Dépassements de coûts, de temps, qualité douteuse, perte d’un client, lapsus ou dérapages ; entre les ponts qui s’effondrent et les produits qui ne se vendent pas, nul n’est à l’abri. Pourtant, c’est le propre d’une société changeante que de produire son lot d’anomalies, de lubies, d’idées trop avant-gardistes, anachroniques ou carrément rétrogrades.
Agir d’en haut
Comme l’écrivait Rita McGrath en 2011, lorsqu’on les questionne sur leur tolérance à l’échec, la plupart des dirigeants se donnent “un deux ou un trois” sur une échelle de dix.
Quelques grandes entreprises ont pourtant réussi à saisir la balle au bond et à mettre en place des processus formels de célébration de l’échec. La société indienne Tata Group, par exemple, a implanté une série d’initiatives en innovation dont l’une — le programme Dare to Try — vise littéralement à récompenser les échecs.
Depuis 2007, Dare to Try a permis de mettre en lumière près de 3,000 initiatives infructueuses, et de stimuler ce faisant l’innovation auprès de plus de 75 compagnies au sein du groupe.
À la recherche d’un modèle
On entend souvent dire des entreprises en émergence qu’elles sont autant d’idées à la recherche de modèles d’affaires. De nos jours, plusieurs d’entre elles suivent la méthodologie un peu simpliste du lean startup : bâtir, mesurer, apprendre. Par cycles successifs, les entreprises en émergence procèdent par itération, jusqu’au succès, ou à la faillite.
Difficile de dire, au jour 1, lequel de ces deux destins guette les entrepreneurs, même les plus vertueux. C’est d’ailleurs pourquoi les initiatives qui prétendent présélectionner des entrepreneurs sur la base de caractéristiques psychologiques strictes font fausse route. Ces programmes entraînent, de surcroît, une représentation faussée de l’entrepreneuriat.
Or si l’entrepreneuriat est effectivement un processus de recherche, il est évident que beaucoup ne trouveront pas. Dans une approche systémique de l’entrepreneuriat, il est non seulement normal que plusieurs ne réussissent pas, cela est même souhaitable.
Pour paraphraser la maxime de FailCamp, l’échec est, et doit toujours demeurer, une option.
Le cash
Les investisseurs en capital de risque vous le diront : l’échec est nécessaire afin de tuer rapidement les idées qui ne parviennent pas à émerger, tout en tirant parti des ressources accumulées pour rendre les gagnants encore plus performants.
Sur dix investissements, au moins la moitié doit mourir à court terme. C’est à partir de là qu’on tirera les meilleurs éléments de propriété intellectuelle, les meilleurs ingénieurs et les meilleurs managers afin d’en faire profiter les investissements qui déjà, semblent plus prometteurs.
L’histoire de Sylvain Carle et de Sébastien Provencher et de la fin de leur entreprise, Needium, est riche en apprentissages à cet effet. Elle révèle aussi, à plusieurs égards, une chose fort intéressante : il aurait été peut-être plus utile d’accepter l’échec une première fois et de créer une nouvelle structure, que de tenter de préserver les actifs et les acquis dans leur transformation.

TÂCHE ASSIGNÉE A >>
Selon le texte sur l'échec en entreprise, quelle société indienne a lancé le programme Dare to Try ?
TÂCHE ASSIGNÉE B >>
Recopiez, s'il vous plaît, le passage du texte sur l'échec en entreprise compris entre « Or si l’entrepreneuriat » et « semblent plus prometteurs. », ces deux passages inclus.
Les enregistrements ne servent à rien ici.

DONNÉES À ANALYSER >>
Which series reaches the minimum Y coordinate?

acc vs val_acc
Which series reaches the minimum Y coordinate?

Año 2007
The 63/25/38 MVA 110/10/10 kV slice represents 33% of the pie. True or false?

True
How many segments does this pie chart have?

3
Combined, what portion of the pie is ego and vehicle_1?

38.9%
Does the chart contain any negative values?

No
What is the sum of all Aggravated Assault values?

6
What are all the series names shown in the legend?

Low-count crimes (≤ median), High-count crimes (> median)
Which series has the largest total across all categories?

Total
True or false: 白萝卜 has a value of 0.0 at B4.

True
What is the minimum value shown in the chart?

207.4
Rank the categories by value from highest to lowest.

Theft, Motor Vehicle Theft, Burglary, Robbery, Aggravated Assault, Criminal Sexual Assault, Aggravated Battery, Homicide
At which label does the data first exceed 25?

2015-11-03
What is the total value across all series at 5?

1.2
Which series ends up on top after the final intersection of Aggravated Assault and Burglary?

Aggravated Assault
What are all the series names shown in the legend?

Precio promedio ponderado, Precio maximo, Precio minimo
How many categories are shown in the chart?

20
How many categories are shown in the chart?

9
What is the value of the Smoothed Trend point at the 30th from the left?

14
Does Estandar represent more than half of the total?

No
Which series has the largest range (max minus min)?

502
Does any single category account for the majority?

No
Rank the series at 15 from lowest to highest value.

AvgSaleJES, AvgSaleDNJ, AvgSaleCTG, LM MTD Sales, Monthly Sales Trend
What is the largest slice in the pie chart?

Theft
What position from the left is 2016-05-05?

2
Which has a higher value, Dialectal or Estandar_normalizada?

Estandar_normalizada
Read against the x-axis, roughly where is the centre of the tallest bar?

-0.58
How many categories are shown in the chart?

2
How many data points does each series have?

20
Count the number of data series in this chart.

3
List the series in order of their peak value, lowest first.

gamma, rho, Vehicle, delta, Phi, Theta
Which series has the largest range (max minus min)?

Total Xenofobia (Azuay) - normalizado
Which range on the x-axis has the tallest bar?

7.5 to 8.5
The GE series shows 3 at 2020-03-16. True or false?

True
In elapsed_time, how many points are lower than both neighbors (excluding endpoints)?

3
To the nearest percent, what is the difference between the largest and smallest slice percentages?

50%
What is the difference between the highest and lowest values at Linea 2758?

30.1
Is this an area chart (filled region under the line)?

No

RÉPONSE A >>
Le Tata Group.

RÉPONSE B >>
Or si l’entrepreneuriat est effectivement un processus de recherche, il est évident que beaucoup ne trouveront pas. Dans une approche systémique de l’entrepreneuriat, il est non seulement normal que plusieurs ne réussissent pas, cela est même souhaitable.
Pour paraphraser la maxime de FailCamp, l’échec est, et doit toujours demeurer, une option.
Le cash
Les investisseurs en capital de risque vous le diront : l’échec est nécessaire afin de tuer rapidement les idées qui ne parviennent pas à émerger, tout en tirant parti des ressources accumulées pour rendre les gagnants encore plus performants.
Sur dix investissements, au moins la moitié doit mourir à court terme. C’est à partir de là qu’on tirera les meilleurs éléments de propriété intellectuelle, les meilleurs ingénieurs et les meilleurs managers afin d’en faire profiter les investissements qui déjà, semblent plus prometteurs.